• _Tasks to perform_
A - In the text on friction cams, which plastic material is named as one that may be used?
B - Write out again the lines of the records from the very first line up to and including the line that contains "An expansion joint".

• _Text shown_
= Beginning of Section =

Furthermore, these friction cams may be distributed over the
circumference uniformly, but alternatively also non-uniformly.
[0026] The friction cams furthermore can serve for improving the
haptics during the use of the device. In addition, the arrangement
of the friction cams can improve the guidance of the substance
carrier in the movement part altogether, particularly by preventing
the substance carrier from tilting in the movement part due to the
support of the friction cams on the inner surface of the movement
part.
[0027] In this context, it would be possible that at least the
substance carrier and the counter-retaining cylinder, but
preferably also the movement part and optionally an additionally
provided closing cap, are manufactured homogenously of only one
plastic material, particularly in a plastic injection moulding
process. In this respect, polypropylene (PP) may be used as plastic
material.
[0028] According to another embodiment, the retaining portion of
the longitudinal slot in the movement part may have a catch
projection, which can be overrun by the peg of the substance
carrier and serves for retaining the substance carrier,
particularly in the extended position.
[0029] It is furthermore preferred that the catch projection can be
overrun for the entry of the peg into the retaining portion, as
well as in the course of a return displacement of the peg from the
retaining portion in the direction of the movement portion. A
haptic feedback for the user is thereby realized as the peg enters
the retaining portion and overruns the catch projection. This
overrunning of the catch projection, as well as the overrunning of
the catch projection for the displacement of the substance carrier
from the extended position in the direction of the retracted
position, requires a greater effort than the normal displacement of
the peg along the movement portion, which preferably extends
linearly in the axial direction. However, the greater effort for
overcoming the catch projection lies within the normal effort range
for actuating a device of the type in question.

= End of Section =

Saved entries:
= Beginning of Section =

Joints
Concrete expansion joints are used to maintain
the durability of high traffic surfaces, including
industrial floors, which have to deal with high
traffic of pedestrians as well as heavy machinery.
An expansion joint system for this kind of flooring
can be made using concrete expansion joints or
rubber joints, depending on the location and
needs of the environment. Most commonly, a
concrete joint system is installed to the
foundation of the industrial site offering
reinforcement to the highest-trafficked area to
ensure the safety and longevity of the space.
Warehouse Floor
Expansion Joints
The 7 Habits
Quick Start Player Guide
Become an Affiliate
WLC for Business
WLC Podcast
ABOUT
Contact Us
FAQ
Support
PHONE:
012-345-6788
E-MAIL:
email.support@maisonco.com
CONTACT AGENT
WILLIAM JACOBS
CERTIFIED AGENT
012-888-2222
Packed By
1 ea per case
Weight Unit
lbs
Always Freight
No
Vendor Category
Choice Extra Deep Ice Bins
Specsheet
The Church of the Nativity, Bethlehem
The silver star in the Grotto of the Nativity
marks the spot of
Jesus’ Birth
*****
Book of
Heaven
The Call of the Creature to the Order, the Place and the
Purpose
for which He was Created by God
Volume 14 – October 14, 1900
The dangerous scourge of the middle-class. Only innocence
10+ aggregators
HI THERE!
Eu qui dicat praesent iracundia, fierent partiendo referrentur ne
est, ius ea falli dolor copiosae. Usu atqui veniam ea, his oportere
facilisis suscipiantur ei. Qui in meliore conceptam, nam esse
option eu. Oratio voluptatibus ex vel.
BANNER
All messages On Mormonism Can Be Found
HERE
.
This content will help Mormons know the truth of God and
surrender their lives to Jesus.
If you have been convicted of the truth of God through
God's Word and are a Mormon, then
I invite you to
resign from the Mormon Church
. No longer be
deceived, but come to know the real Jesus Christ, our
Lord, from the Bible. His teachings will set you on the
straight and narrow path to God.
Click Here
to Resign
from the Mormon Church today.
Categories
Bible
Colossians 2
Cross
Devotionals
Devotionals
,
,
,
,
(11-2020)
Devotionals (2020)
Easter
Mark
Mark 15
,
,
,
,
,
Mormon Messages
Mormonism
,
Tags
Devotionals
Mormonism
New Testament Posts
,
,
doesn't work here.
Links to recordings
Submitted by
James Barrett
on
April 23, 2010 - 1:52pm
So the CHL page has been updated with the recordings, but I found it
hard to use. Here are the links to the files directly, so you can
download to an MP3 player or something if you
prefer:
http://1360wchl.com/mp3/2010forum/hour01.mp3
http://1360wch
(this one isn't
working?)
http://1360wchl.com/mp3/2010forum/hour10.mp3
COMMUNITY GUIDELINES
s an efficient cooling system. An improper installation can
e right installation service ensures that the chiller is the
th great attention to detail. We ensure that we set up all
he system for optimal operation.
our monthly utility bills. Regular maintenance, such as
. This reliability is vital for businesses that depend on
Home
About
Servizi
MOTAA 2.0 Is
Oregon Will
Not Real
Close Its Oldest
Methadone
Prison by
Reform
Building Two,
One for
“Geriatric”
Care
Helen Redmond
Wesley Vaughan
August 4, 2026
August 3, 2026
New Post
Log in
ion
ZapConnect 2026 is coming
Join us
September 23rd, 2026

= End of Section =

• _Problem solutions_
A - Polypropylene (PP).

B -
Joints
Concrete expansion joints are used to maintain
the durability of high traffic surfaces, including
industrial floors, which have to deal with high
traffic of pedestrians as well as heavy machinery.
An expansion joint system for this kind of flooring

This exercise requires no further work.